## Assignment
Copy the items from the line with "Στατιστικές" up to and including the line with "Ελλάδα-Βουλγ", switching "Αίτημα" to "Αίτηση" and leaving everything else unchanged.

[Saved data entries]
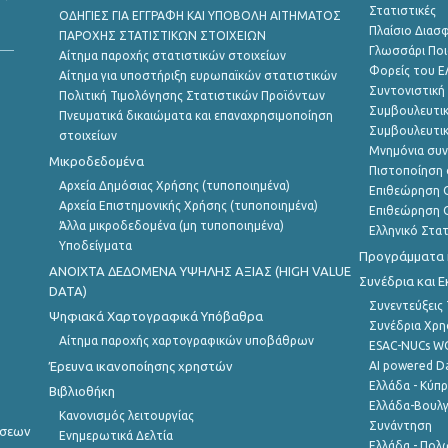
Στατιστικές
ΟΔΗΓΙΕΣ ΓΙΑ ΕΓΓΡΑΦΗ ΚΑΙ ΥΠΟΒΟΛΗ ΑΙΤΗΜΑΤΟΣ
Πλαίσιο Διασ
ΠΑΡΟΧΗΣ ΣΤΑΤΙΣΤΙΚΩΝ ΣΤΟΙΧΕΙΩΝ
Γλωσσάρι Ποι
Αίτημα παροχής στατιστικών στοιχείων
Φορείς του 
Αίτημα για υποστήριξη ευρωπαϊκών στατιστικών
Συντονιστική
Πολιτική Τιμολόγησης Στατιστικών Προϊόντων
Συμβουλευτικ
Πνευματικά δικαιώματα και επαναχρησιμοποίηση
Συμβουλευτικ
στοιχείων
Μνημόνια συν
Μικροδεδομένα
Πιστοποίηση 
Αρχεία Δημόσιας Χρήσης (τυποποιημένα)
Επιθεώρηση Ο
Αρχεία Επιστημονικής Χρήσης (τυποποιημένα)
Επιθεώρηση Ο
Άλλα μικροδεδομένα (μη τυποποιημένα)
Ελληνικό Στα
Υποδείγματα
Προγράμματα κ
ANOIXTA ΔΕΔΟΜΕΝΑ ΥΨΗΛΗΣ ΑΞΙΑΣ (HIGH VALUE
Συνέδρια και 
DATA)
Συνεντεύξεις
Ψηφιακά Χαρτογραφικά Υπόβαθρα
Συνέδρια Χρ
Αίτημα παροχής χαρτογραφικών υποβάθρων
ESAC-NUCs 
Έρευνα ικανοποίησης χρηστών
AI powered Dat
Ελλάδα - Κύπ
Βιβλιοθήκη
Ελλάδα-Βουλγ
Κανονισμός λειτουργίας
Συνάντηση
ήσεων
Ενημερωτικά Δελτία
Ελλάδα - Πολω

...

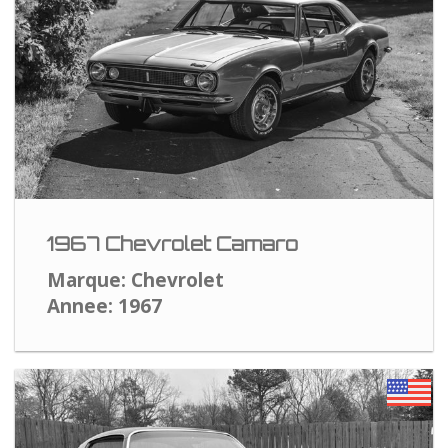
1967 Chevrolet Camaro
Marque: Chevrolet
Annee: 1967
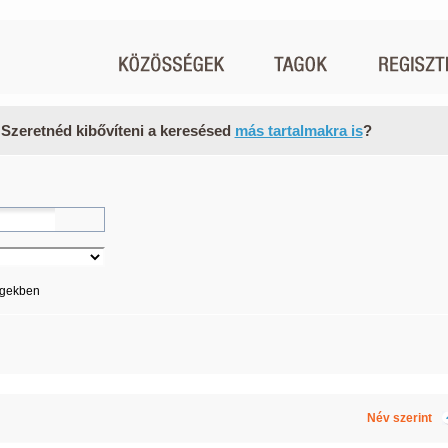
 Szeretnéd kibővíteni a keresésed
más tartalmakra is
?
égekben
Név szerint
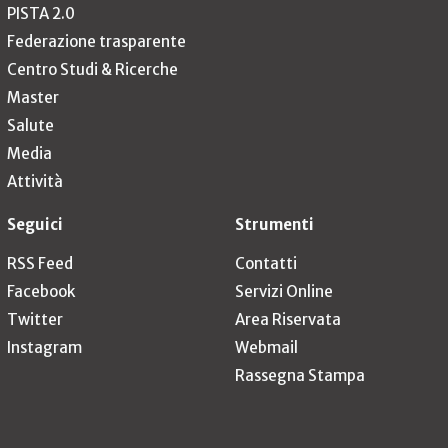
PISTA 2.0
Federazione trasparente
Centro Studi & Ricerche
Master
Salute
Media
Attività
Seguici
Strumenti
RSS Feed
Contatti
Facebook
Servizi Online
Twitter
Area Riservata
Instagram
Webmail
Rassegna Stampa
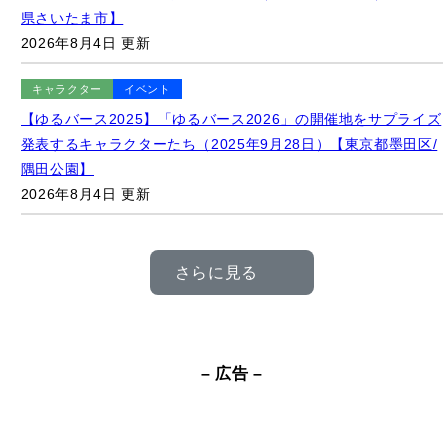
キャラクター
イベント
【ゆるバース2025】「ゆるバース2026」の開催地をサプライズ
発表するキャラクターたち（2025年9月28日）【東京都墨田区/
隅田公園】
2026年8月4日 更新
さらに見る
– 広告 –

...

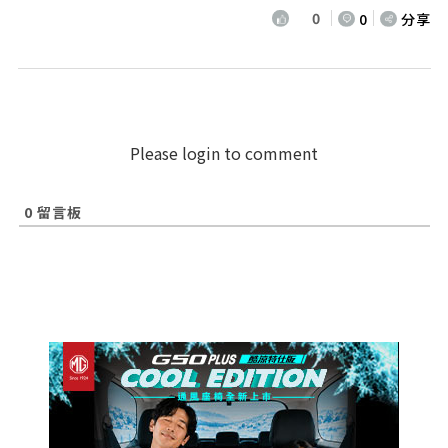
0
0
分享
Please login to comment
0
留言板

## Solution to this problem
Στατιστικές
ΟΔΗΓΙΕΣ ΓΙΑ ΕΓΓΡΑΦΗ ΚΑΙ ΥΠΟΒΟΛΗ ΑΙΤΗΜΑΤΟΣ
Πλαίσιο Διασ
ΠΑΡΟΧΗΣ ΣΤΑΤΙΣΤΙΚΩΝ ΣΤΟΙΧΕΙΩΝ
Γλωσσάρι Ποι
Αίτηση παροχής στατιστικών στοιχείων
Φορείς του 
Αίτηση για υποστήριξη ευρωπαϊκών στατιστικών
Συντονιστική
Πολιτική Τιμολόγησης Στατιστικών Προϊόντων
Συμβουλευτικ
Πνευματικά δικαιώματα και επαναχρησιμοποίηση
Συμβουλευτικ
στοιχείων
Μνημόνια συν
Μικροδεδομένα
Πιστοποίηση 
Αρχεία Δημόσιας Χρήσης (τυποποιημένα)
Επιθεώρηση Ο
Αρχεία Επιστημονικής Χρήσης (τυποποιημένα)
Επιθεώρηση Ο
Άλλα μικροδεδομένα (μη τυποποιημένα)
Ελληνικό Στα
Υποδείγματα
Προγράμματα κ
ANOIXTA ΔΕΔΟΜΕΝΑ ΥΨΗΛΗΣ ΑΞΙΑΣ (HIGH VALUE
Συνέδρια και 
DATA)
Συνεντεύξεις
Ψηφιακά Χαρτογραφικά Υπόβαθρα
Συνέδρια Χρ
Αίτηση παροχής χαρτογραφικών υποβάθρων
ESAC-NUCs 
Έρευνα ικανοποίησης χρηστών
AI powered Dat
Ελλάδα - Κύπ
Βιβλιοθήκη
Ελλάδα-Βουλγ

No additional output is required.